Kejadian pembantaian Talangsari pecah dan imbasnya melebar ke mana-mana, termasuk ke kehidupan Amir.

Beberapa hari setelah peristiwa itu, keadaan Talangsari dan sekitarnya menjadi mencekam. Rumor mengenai pembantaian yang telah terjadi terdengar ke seluruh masyarakat hingga ke dusun Amir tinggal.

Amir ingat betul di depan rumahnya terdapat pos ronda yang saban malam digunakan bapak-bapak dan para pemuda ikut jaga malam. Biasanya terdapat 12 orang jaga, termasuk dirinya, hanya dengan berbekal gorengan dan kartu gaple.

Namun, suatu malam saat sedang tidak berjaga, Amir dikagetkan ketika ada staf Koramil yang menggedor pintu rumahnya dan memanggilnya malam itu ke markas untuk diminta keterangan. Amir ingat betul kejadian itu berlangsung satu bulan setelah pembantaian terjadi, sekitar awal Maret 1989.
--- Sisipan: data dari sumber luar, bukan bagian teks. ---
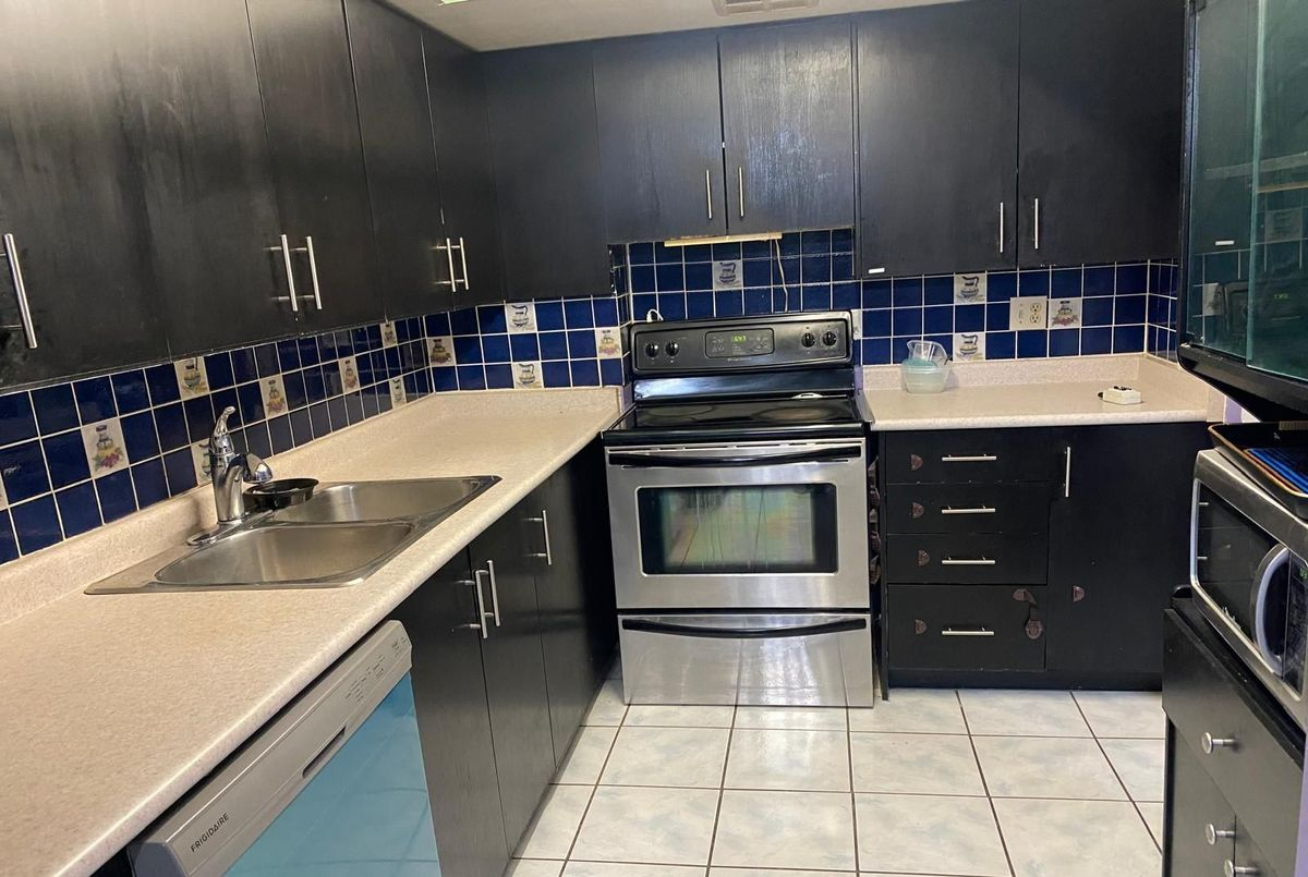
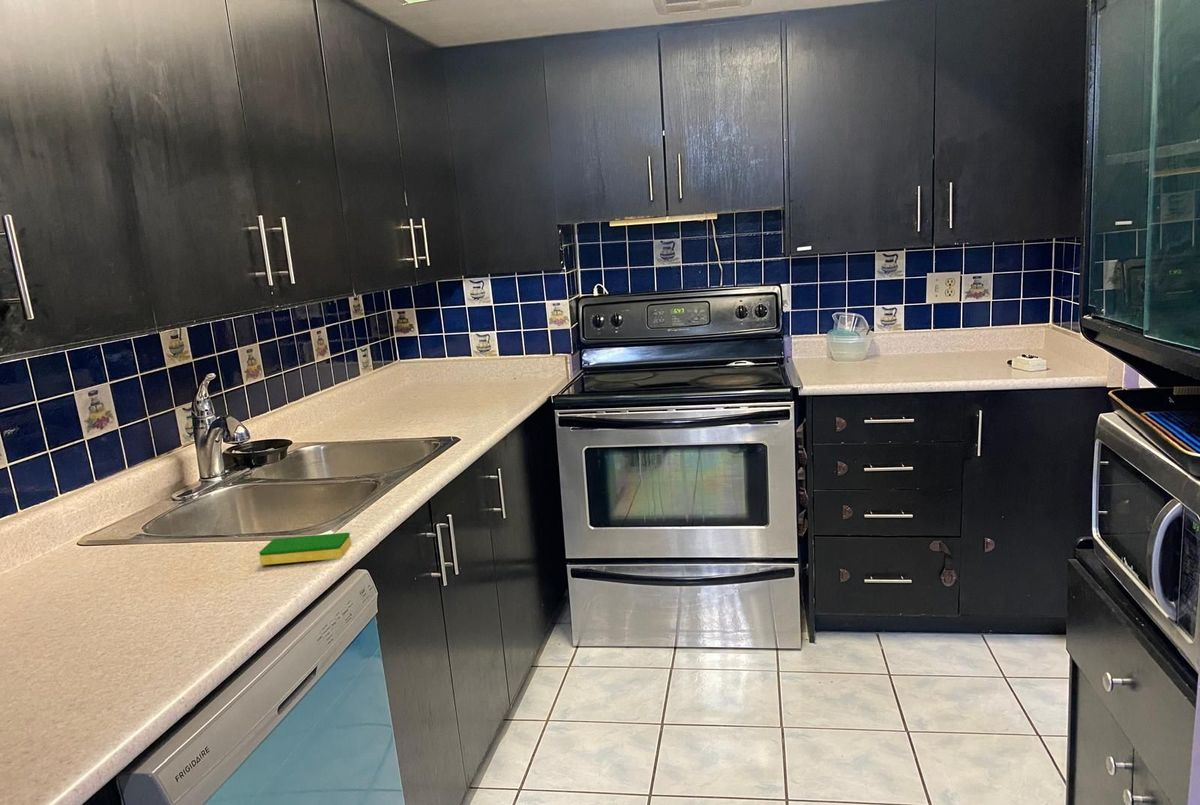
+ dish sponge [258,532,352,566]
Ia dijanjikan hanya dimintai keterangan dan diperbolehkan pulang setelah itu. Akan tetapi, ia justru dibawa ke Kodim dengan alasan diminta keterangan dan akan dipulangkan setelahnya. Hal serupa juga terjadi saat ia dibawa ke Korem.

"Namun, saya justru dibawa ke LP Rajabasa. Saya ditahan 16 bulan. Tanpa diadili. Ditahan begitu saja tanpa surat," keluhnya saat ditemui reporter Tirto, di Komnas HAM, Senin (4/3/2019) siang.

"Kalau berdasarkan hukum, kan, harusnya disidang. Memang disidik, tapi terakhirnya tidak masuk ke persidangan. Karena, kan, mungkin menurut hukum tidak masuk," kata Amir.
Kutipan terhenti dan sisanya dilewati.